Ben spoke of how Al Roker on the Today Show used to mention couples who were celebrating landmark anniversaries. “I’d hear him say 50, 60 years,” he said. “It may as well have been 100. I never thought we’d get here.”
They celebrated their anniversary last October with a party at La Maison Blanche, with the entire family in attendance, including their son, daughters, five granddaughters and two great-grandchildren, a girl and a boy.
This still very romantic duo will celebrate Valentine’s Day in Florida at a pool party and then see a play.
“We’re both still active,” Ben said. “We play golf together. We’re still independent. We’ve been lucky beyond belief.” A example of the fun in their marriage came when Betty was asked about the first present Ben gave her. “Oh my goodness, that was a long time ago, I can’t remember,” she answered, then asked Ben.
“A kiss,” he said.
Another memorable gift he gave her was “a gold necklace with a diamond in the center that I have worn almost every day since.
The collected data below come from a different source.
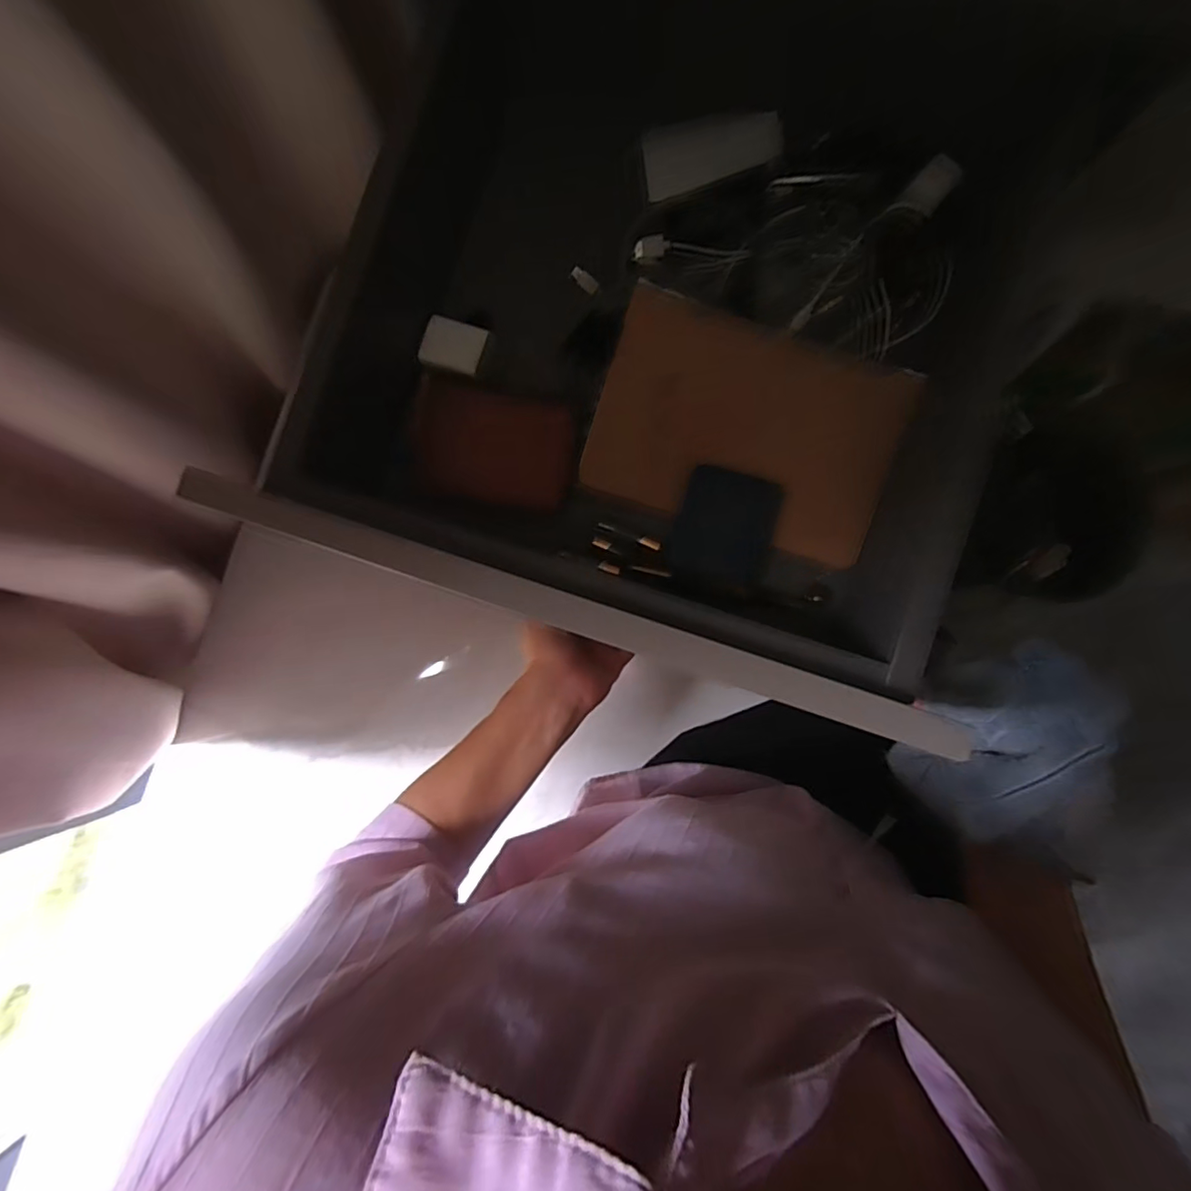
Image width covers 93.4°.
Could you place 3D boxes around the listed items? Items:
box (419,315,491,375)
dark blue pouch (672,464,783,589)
[{"bbox_3d":[-0.103,-0.181,0.409,0.044,0.012,0.035,17,87,5],"label":"box"},{"bbox_3d":[0.090,-0.048,0.393,0.065,0.013,0.080,13,87,5],"label":"dark blue pouch"}]

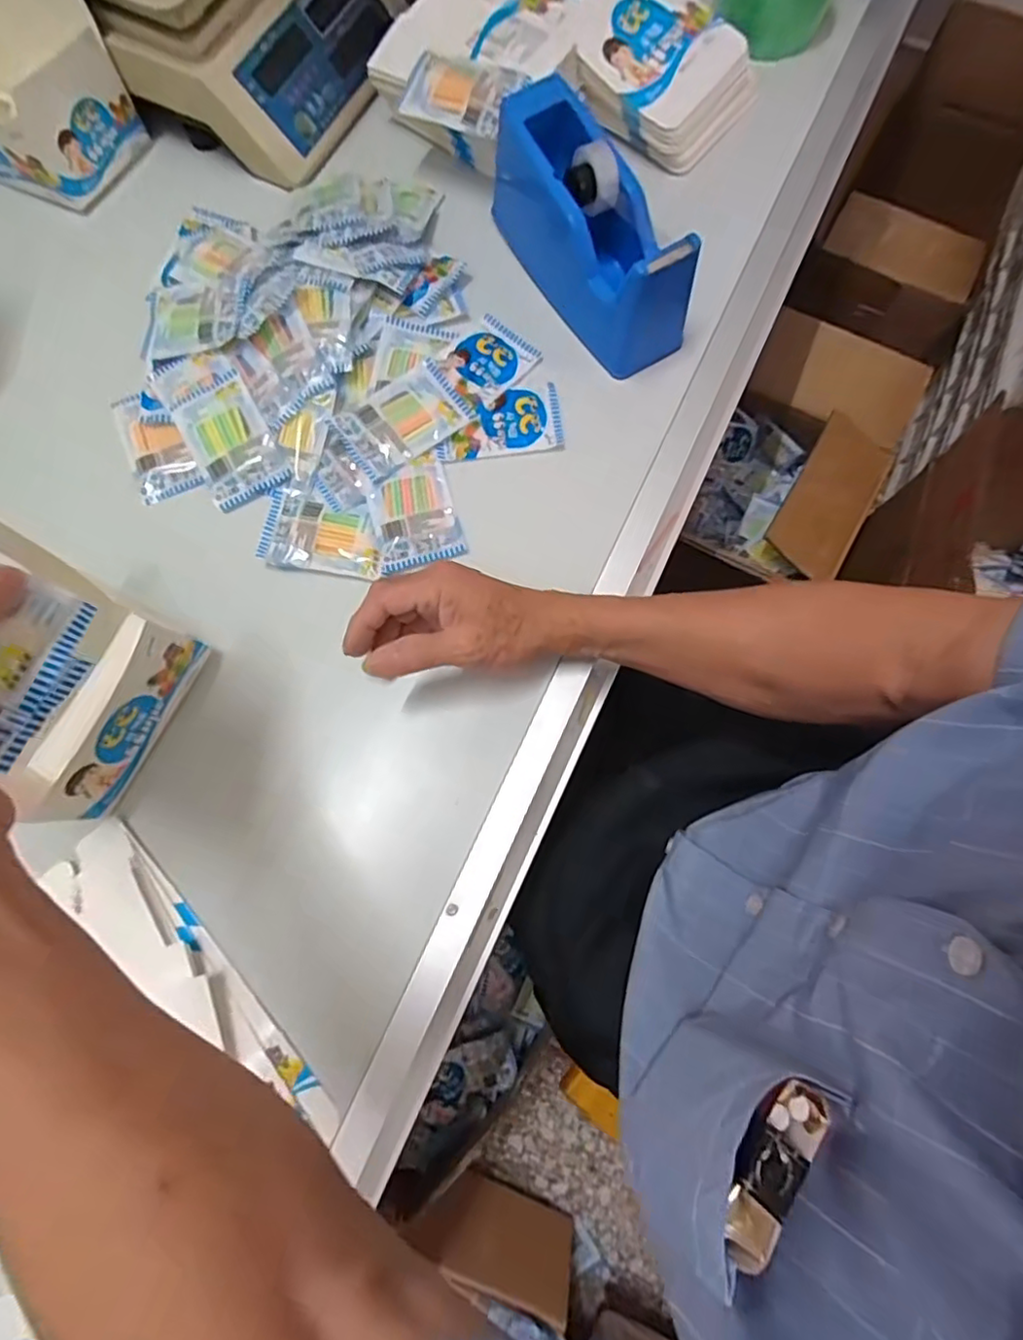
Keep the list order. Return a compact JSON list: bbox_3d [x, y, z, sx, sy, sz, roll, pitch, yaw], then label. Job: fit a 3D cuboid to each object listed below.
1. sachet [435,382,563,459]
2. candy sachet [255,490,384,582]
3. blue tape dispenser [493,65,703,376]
[{"bbox_3d":[-0.011,-0.199,0.492,0.099,0.009,0.059,-8,77,-1],"label":"sachet"},{"bbox_3d":[-0.143,-0.105,0.469,0.093,0.010,0.062,9,77,3],"label":"candy sachet"},{"bbox_3d":[0.062,-0.340,0.483,0.068,0.104,0.193,-29,78,-6],"label":"blue tape dispenser"}]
It’s not ostentatious, something I feel comfortable wearing every day and I’ve received so many compliments on it.”
The best gift Betty gave him turns out not to be a material thing at all. Ben described how his business took him away for many nights and weekends, keeping him away from family.
Even now, his work on the ambulance can sometimes interfere with family life. “It was up to her to hold it together,” Ben said about his bride. “Her understanding and patience is a huge gift.”